Подождал, пока кравчий сядет, и даже улыбнулся, видя, как тот примостился уголком на лавке, так и оставшись в своем полупоклоне.
- Ты - соглядатай тайного дьяка, - жестко начал оружничий. Тимофей даже вскочил от неожиданности, и Богдан потребовал так же жестко: - Сиди и слушай! Так вот, если хочешь жить и продолжать служить у меня, выполнять тебе только мое слово. Каждый донос, а их продолжай давать так же аккуратно, я должен знать. Нарушишь мое требование, тебя ждет неминуемая кара: дыба в пыточной, затем казнь. Устраивает?
- Да, - выдавил из себя перепуганный Тимофей, лихорадочно соображая, как хозяин мог прознать о его соглядатайстве, но почувствовал непосильность разгадки и, видя недовольство господина столь подневольным ответом, повторил с присущей ему подобострастностью:
- Да-да.
- Так-то лучше. Первое тебе задание. Донести дьяку наш разговор с Годуновым, выпятив похвальбу его, будто остепенял он Грозного и был побит царем более, чем царевич.
- Будет сделано.
- Запомни, - еще раз повторил Бельский, - если слукавишь хотя бы единожды, а мне это станет известно непременно, кара неминуема. И еще… С кем из кравчих в семьях боярских ты водишь знакомство?
Тимофей начал перечислять. Вышла целая дюжина. Стало быть, он не просто сам соглядатай, но доверенный тайного дьяка, имеющий свою сеть. Скрыл это дьяк-хитрован. Не зря скрыл.
- Теперь все вести, какие от них станешь получать, докладывать в первую очередь мне. Вместе будем решать, что из узнанного доносить в Сыск.
- Ясно.
- И последнее: попытайся завести дружбу с кравчим Бориса Годунова. Очень это нужно.

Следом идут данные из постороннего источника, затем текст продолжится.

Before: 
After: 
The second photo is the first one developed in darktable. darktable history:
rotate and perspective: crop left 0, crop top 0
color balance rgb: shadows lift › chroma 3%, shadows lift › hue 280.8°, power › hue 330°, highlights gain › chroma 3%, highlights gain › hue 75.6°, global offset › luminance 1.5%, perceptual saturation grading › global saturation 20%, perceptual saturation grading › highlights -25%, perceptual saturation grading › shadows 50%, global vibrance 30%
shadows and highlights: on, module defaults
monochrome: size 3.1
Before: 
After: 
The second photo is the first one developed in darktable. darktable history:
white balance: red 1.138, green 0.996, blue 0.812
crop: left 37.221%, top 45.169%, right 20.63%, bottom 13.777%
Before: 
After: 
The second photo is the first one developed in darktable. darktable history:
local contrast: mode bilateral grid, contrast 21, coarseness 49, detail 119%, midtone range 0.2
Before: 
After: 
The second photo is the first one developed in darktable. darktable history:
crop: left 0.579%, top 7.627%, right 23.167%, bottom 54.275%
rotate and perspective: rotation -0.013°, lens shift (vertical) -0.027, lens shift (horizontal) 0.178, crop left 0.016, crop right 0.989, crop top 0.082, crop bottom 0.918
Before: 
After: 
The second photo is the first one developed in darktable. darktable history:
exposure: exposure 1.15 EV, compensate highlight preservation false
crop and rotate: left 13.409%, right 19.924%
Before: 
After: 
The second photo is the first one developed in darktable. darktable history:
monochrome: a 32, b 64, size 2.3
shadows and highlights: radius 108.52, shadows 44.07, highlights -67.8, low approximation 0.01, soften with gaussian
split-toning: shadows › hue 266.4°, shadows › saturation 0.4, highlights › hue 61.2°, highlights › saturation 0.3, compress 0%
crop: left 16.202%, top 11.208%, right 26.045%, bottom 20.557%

- Это же велел мне и тайный дьяк. Пока не получается.
- Расстарайся.
Доволен разговором с Тимофеем Богдан. Напуган кравчий до безумия и будет верно исполнять его волю. И не подумал, надолго ли тот испуг? Не оправится ли он от него, а затем жестоко отомстит за испытанное унижение? Трусливые, двоедушные людишки могут мстить. Очень даже.
Но Бельского сейчас занимало другое - предстоящий разговор с отцом Марии Нагой Федором Федоровичем. Разговор весьма опасный, но без которого обойтись не было возможности. Причем, в ближайшее время, лучше сегодня же или, в крайнем случае - завтра.
Встреча состоялась в тот же день. Очень удачно все сложилось, хотя поначалу Федор Нагой не выказывал желания идти на откровенность, опасаясь подвоха (так обласканный царем может ли пойти против него?), боясь оказаться в мышеловке. Тогда оружничий пошел на крайние меры, рассказал, открывая цареву тайну, о скором прибытии сэра Россела, посла королевы английской, на племяннице которой Грозный собирается жениться, и тут Федор Нагой не сдержался:
- Как так! Мария носит под сердцем его ребенка!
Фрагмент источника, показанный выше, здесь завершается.